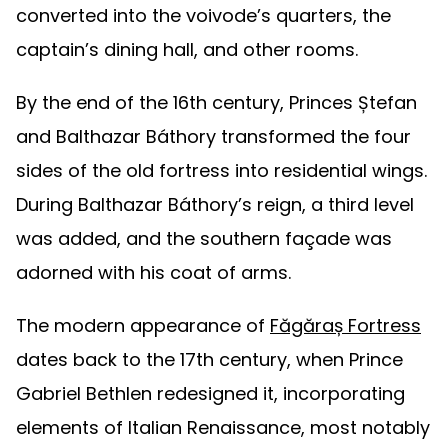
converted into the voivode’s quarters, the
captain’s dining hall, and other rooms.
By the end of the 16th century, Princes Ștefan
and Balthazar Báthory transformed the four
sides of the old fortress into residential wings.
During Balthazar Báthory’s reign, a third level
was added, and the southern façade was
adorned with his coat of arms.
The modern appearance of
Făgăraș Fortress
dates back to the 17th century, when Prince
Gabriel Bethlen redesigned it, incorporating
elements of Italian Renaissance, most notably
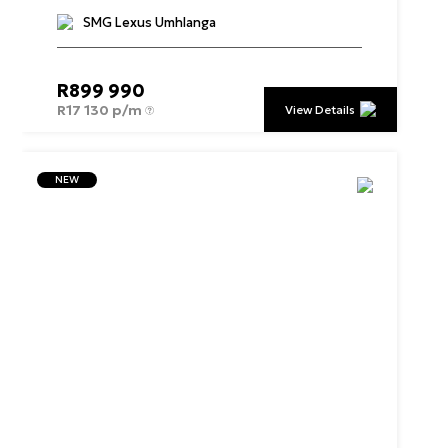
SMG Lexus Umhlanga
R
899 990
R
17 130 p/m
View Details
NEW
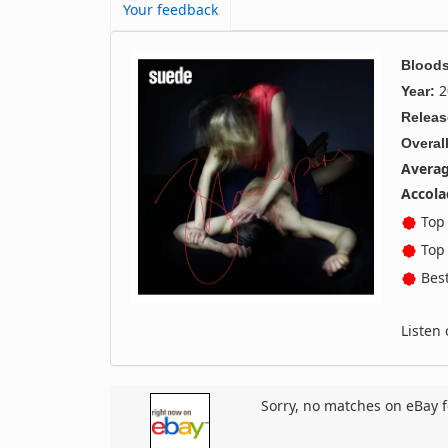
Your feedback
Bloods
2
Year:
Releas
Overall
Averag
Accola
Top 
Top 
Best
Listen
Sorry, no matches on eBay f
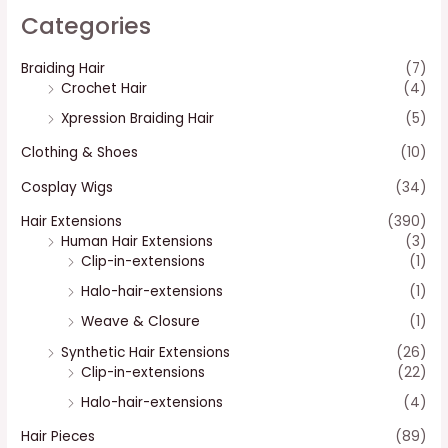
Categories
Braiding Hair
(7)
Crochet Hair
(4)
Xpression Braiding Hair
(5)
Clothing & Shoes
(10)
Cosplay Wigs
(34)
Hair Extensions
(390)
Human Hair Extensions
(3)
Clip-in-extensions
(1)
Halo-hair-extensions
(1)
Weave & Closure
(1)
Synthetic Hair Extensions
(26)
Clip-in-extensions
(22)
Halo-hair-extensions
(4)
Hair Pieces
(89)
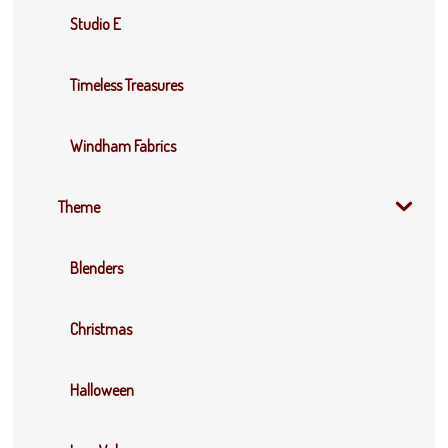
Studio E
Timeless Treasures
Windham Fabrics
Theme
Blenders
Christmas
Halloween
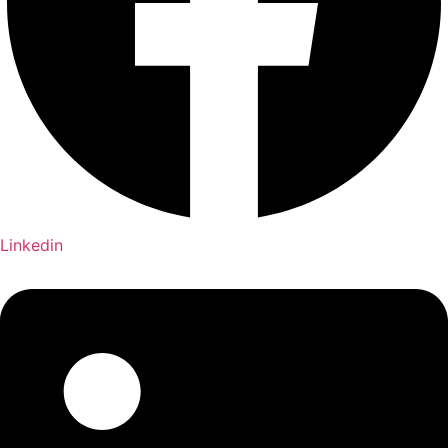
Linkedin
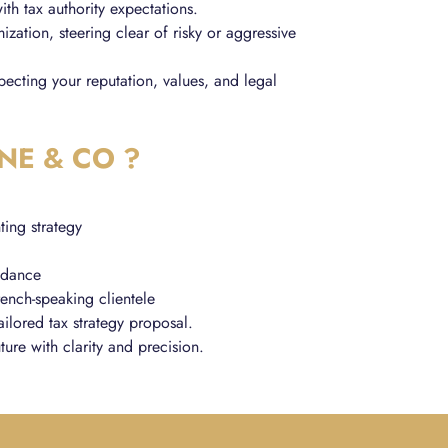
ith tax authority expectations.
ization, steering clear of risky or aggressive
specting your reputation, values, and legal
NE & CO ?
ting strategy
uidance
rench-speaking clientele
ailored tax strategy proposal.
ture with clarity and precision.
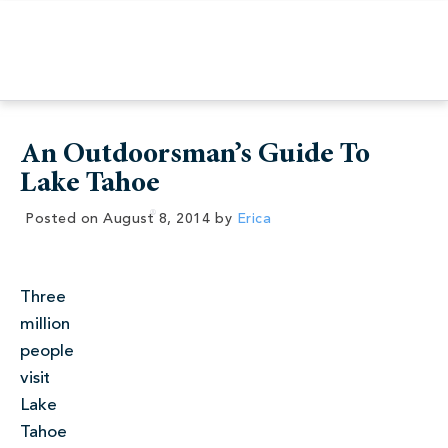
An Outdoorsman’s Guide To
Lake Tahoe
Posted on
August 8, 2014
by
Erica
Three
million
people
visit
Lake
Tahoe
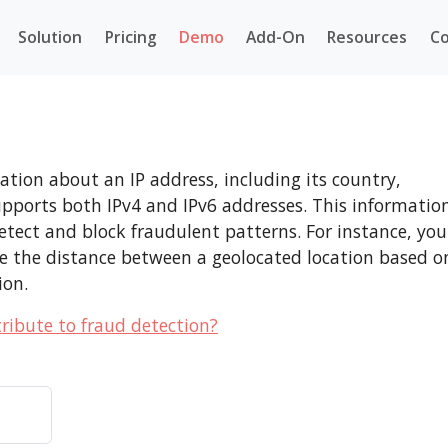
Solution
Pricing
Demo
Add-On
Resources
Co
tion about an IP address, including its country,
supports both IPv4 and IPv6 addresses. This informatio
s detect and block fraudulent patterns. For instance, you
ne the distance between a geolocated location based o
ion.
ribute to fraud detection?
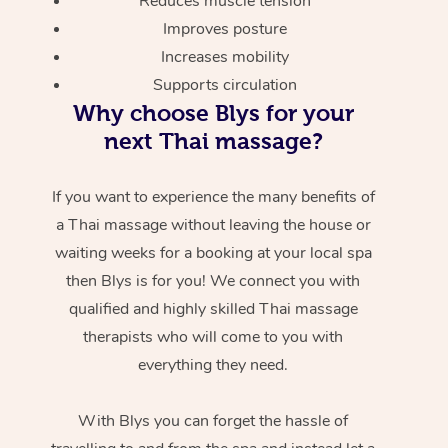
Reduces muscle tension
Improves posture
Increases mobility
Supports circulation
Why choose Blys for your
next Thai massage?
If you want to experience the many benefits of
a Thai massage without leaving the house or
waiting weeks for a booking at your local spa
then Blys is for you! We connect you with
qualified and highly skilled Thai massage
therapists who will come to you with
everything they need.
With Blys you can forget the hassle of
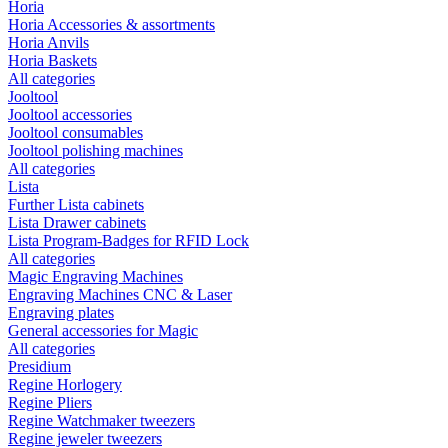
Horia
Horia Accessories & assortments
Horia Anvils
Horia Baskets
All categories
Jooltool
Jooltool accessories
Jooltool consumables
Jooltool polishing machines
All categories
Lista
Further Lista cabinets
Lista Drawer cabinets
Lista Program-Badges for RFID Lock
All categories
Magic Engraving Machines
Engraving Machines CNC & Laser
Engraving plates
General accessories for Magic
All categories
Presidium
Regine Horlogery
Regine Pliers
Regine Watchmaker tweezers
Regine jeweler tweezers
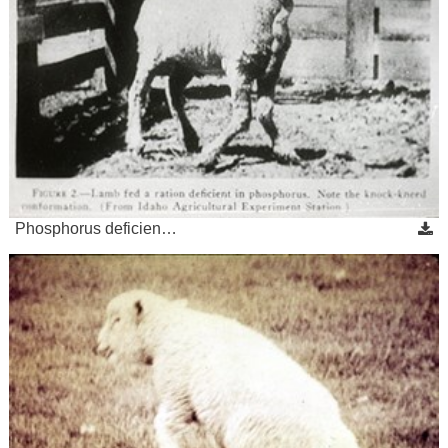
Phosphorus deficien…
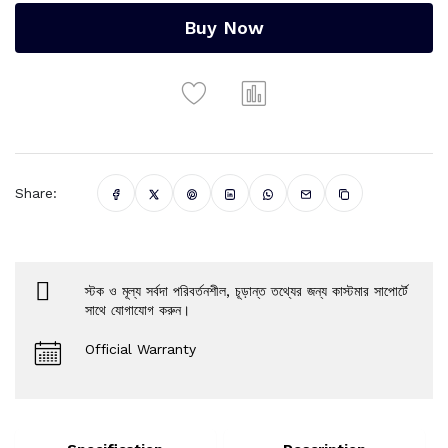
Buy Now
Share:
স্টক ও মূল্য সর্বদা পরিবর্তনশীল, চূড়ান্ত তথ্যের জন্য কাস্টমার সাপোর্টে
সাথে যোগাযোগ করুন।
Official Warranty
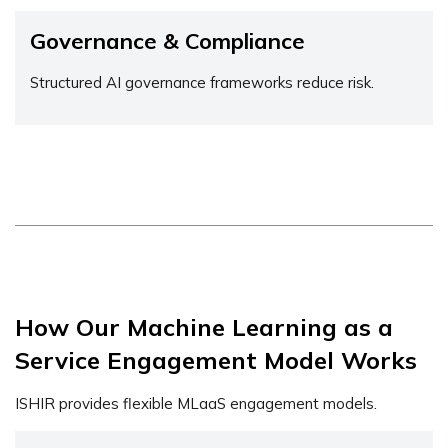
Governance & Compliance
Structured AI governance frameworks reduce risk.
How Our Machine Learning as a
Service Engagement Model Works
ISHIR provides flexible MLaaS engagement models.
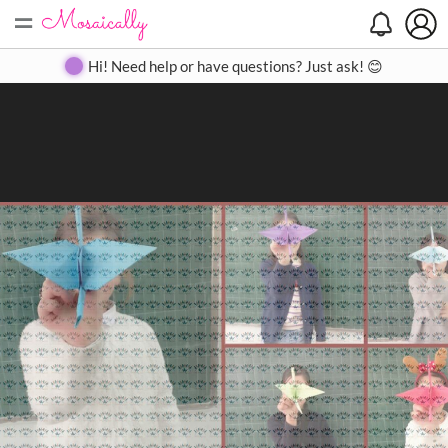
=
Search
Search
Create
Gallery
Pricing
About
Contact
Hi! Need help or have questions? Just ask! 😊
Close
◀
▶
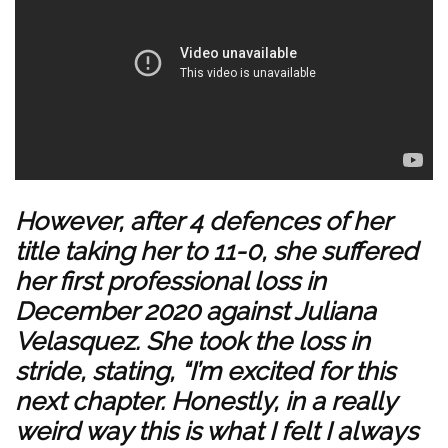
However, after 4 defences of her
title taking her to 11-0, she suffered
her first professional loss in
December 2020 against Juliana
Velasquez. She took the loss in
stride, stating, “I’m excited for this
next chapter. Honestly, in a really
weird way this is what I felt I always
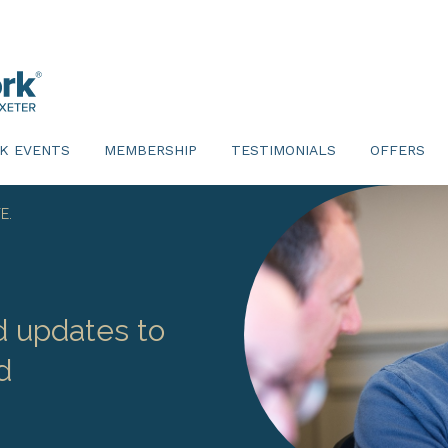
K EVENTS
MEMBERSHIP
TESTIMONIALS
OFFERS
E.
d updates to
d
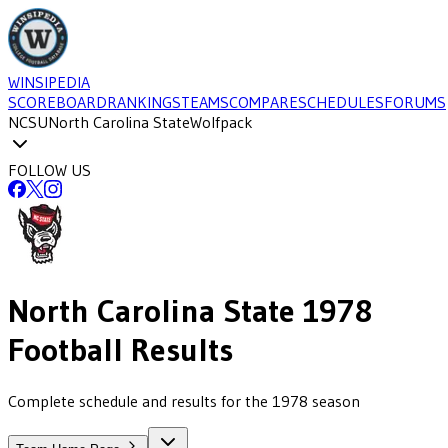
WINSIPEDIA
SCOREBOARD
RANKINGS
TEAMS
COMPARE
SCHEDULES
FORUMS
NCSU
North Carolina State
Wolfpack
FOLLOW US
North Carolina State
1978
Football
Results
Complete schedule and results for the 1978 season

Task prompt: Retype the text read from each of the rows above, character for character, and leave the pictures out of your copy.

Result of this exercise:
converted into the voivode’s quarters, the
captain’s dining hall, and other rooms.
By the end of the 16th century, Princes Ștefan
and Balthazar Báthory transformed the four
sides of the old fortress into residential wings.
During Balthazar Báthory’s reign, a third level
was added, and the southern façade was
adorned with his coat of arms.
The modern appearance of
Făgăraș Fortress
dates back to the 17th century, when Prince
Gabriel Bethlen redesigned it, incorporating
elements of Italian Renaissance, most notably
SMG Lexus Umhlanga
R
899 990
R
17 130 p/m
View Details
NEW
Your feedback
Bloods
2
Year:
Releas
Overall
Averag
Accola
Top 
Top 
Best
Listen
Sorry, no matches on eBay f
Categories
Braiding Hair
(7)
Crochet Hair
(4)
Xpression Braiding Hair
(5)
Clothing & Shoes
(10)
Cosplay Wigs
(34)
Hair Extensions
(390)
Human Hair Extensions
(3)
Clip-in-extensions
(1)
Halo-hair-extensions
(1)
Weave & Closure
(1)
Synthetic Hair Extensions
(26)
Clip-in-extensions
(22)
Halo-hair-extensions
(4)
Hair Pieces
(89)
Studio E
Timeless Treasures
Windham Fabrics
Theme
Blenders
Christmas
Halloween
Linkedin
ith tax authority expectations.
ization, steering clear of risky or aggressive
specting your reputation, values, and legal
NE & CO ?
ting strategy
uidance
rench-speaking clientele
ailored tax strategy proposal.
ture with clarity and precision.
An Outdoorsman’s Guide To
Lake Tahoe
Posted on
August 8, 2014
by
Erica
Three
million
people
visit
Lake
Tahoe
Solution
Pricing
Demo
Add-On
Resources
Co
tion about an IP address, including its country,
supports both IPv4 and IPv6 addresses. This informatio
s detect and block fraudulent patterns. For instance, you
ne the distance between a geolocated location based o
ion.
ribute to fraud detection?
Reduces muscle tension
Improves posture
Increases mobility
Supports circulation
Why choose Blys for your
next Thai massage?
If you want to experience the many benefits of
a Thai massage without leaving the house or
waiting weeks for a booking at your local spa
then Blys is for you! We connect you with
qualified and highly skilled Thai massage
therapists who will come to you with
everything they need.
With Blys you can forget the hassle of
Horia
Horia Accessories & assortments
Horia Anvils
Horia Baskets
All categories
Jooltool
Jooltool accessories
Jooltool consumables
Jooltool polishing machines
All categories
Lista
Further Lista cabinets
Lista Drawer cabinets
Lista Program-Badges for RFID Lock
All categories
Magic Engraving Machines
Engraving Machines CNC & Laser
Engraving plates
General accessories for Magic
All categories
Presidium
Regine Horlogery
Regine Pliers
Regine Watchmaker tweezers
Regine jeweler tweezers
Phosphorus deficien…
Buy Now
Share:
স্টক ও মূল্য সর্বদা পরিবর্তনশীল, চূড়ান্ত তথ্যের জন্য কাস্টমার সাপোর্টে
সাথে যোগাযোগ করুন।
Official Warranty
Governance & Compliance
Structured AI governance frameworks reduce risk.
How Our Machine Learning as a
Service Engagement Model Works
ISHIR provides flexible MLaaS engagement models.
=
Search
Search
Create
Gallery
Pricing
About
Contact
Hi! Need help or have questions? Just ask! 😊
Close
◀
▶
However, after 4 defences of her
title taking her to 11-0, she suffered
her first professional loss in
December 2020 against Juliana
Velasquez. She took the loss in
stride, stating, “I’m excited for this
next chapter. Honestly, in a really
weird way this is what I felt I always
K EVENTS
MEMBERSHIP
TESTIMONIALS
OFFERS
E.
d updates to
d
WINSIPEDIA
SCOREBOARD
RANKINGS
TEAMS
COMPARE
SCHEDULES
FORUMS
NCSU
North Carolina State
Wolfpack
FOLLOW US
North Carolina State
1978
Football
Results
Complete schedule and results for the 1978 season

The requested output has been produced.